15. The apparatus of claim 12, wherein the load conveyors link system components to move materials between programmed distribution points.

16. The apparatus of claim 12, wherein the weigh apparatus weighs the shredded plastic to a programmed mass density.

17. The apparatus of claim 12, further comprising a wastewater trough positioned under the blocker cell to collect wastewater therefrom.

18. The apparatus of claim 17, further comprising a robotic palletizer to position and arrange the blocks on a pallet.

19. The apparatus of claim 18, further comprising a dry rack to permit drying of the blocks.
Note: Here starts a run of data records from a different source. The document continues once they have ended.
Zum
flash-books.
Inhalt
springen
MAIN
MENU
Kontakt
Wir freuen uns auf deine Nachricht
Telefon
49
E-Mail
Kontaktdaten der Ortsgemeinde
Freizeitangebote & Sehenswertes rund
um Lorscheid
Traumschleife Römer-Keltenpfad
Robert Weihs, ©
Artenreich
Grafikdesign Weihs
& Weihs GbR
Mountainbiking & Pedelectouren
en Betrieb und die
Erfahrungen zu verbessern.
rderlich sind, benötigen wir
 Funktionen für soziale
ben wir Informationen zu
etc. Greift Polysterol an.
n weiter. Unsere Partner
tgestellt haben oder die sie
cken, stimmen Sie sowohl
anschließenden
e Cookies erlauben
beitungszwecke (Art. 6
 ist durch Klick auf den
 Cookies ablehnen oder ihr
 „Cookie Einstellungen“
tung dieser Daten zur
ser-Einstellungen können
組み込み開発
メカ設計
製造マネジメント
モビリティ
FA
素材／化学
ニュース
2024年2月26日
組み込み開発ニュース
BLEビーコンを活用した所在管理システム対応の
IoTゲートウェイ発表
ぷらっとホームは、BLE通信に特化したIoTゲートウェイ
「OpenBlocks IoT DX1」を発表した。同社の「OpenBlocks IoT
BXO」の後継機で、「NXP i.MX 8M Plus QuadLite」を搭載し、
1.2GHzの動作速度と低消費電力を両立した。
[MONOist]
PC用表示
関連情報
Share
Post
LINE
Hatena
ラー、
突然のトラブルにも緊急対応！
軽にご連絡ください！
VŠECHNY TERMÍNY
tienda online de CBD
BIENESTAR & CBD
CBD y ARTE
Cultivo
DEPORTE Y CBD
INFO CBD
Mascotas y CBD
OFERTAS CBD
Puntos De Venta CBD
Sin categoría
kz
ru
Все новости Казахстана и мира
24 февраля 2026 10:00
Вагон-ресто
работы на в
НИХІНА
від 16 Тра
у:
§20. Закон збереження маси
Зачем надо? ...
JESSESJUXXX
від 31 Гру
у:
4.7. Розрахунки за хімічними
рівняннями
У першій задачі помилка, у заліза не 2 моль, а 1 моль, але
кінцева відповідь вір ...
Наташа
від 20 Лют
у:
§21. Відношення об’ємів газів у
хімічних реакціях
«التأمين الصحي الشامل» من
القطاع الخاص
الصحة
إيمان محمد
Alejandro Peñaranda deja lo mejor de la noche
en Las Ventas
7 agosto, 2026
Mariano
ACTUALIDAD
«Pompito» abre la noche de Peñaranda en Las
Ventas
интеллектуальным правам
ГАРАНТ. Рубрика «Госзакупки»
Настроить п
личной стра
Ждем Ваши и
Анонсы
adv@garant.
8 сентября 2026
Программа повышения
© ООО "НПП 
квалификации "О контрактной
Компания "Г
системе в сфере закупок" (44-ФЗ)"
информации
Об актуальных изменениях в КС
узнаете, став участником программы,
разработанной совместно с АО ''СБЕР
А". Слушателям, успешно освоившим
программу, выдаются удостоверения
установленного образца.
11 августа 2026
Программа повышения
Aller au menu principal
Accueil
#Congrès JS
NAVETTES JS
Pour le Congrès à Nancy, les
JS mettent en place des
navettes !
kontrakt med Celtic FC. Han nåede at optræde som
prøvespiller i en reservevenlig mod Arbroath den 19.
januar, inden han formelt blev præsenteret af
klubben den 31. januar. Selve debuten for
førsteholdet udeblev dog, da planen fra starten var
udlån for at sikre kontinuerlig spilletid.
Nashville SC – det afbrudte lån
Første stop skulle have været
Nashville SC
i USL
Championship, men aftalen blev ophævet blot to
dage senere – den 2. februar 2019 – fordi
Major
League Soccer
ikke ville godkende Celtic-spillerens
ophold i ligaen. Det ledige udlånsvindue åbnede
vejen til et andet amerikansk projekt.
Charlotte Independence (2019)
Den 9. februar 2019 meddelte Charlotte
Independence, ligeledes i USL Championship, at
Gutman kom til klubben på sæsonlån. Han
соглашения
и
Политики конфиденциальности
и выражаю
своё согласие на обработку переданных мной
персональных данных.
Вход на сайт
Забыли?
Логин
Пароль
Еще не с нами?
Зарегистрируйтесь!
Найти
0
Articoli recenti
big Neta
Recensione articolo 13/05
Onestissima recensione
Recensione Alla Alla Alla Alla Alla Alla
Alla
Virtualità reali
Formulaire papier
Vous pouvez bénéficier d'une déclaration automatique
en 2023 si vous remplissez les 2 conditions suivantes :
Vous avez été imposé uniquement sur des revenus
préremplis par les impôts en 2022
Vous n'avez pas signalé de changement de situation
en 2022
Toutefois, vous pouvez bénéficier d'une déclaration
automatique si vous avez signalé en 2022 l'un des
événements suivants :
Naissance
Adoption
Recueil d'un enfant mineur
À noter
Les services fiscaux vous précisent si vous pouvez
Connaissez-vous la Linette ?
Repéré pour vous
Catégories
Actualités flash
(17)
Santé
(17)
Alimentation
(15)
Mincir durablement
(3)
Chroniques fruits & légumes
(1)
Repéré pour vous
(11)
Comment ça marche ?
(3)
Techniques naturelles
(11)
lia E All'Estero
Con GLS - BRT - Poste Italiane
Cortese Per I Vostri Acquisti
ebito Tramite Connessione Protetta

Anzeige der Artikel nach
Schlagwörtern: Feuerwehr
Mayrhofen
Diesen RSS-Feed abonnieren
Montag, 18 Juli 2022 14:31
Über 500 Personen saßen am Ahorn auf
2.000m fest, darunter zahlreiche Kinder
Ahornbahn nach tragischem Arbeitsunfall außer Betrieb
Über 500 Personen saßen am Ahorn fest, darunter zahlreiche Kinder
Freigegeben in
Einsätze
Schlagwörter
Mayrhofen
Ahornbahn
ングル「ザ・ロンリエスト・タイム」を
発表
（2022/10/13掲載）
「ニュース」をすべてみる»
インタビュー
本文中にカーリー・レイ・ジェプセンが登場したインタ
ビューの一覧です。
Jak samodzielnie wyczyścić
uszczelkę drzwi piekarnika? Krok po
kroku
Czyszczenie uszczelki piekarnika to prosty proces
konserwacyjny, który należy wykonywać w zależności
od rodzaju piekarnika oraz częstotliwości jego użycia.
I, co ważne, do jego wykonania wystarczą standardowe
20. An apparatus for forming a plastic article, comprising: at least one intake conveyor to receive a plurality of plastic material and transfer the plurality of plastic material to at least one shredder to shred the plurality of plastic material;at least one stage conveyor to transfer plastic from the at least one shredder to at least one load conveyor to transfer shredded plastic to at least one weigh apparatus;at least one boiler system to provide pressure and heat to a compression chamber of at least one blocker cell to process the shredded plastic to a block, the blocker cell comprising;at least one hydraulic to provide compression to a compression chamber via a needle carriage, a needle, and a top press plate;at least one bottom door to expel the block;at least one material press guide forming the back wall of the delivery chute;at least one maintenance door forming the front wall of the delivery chute;at least one delivery chute to deliver the plurality of plastic material to the compression chamber; andat least one offtake conveyor to receive and expel the block.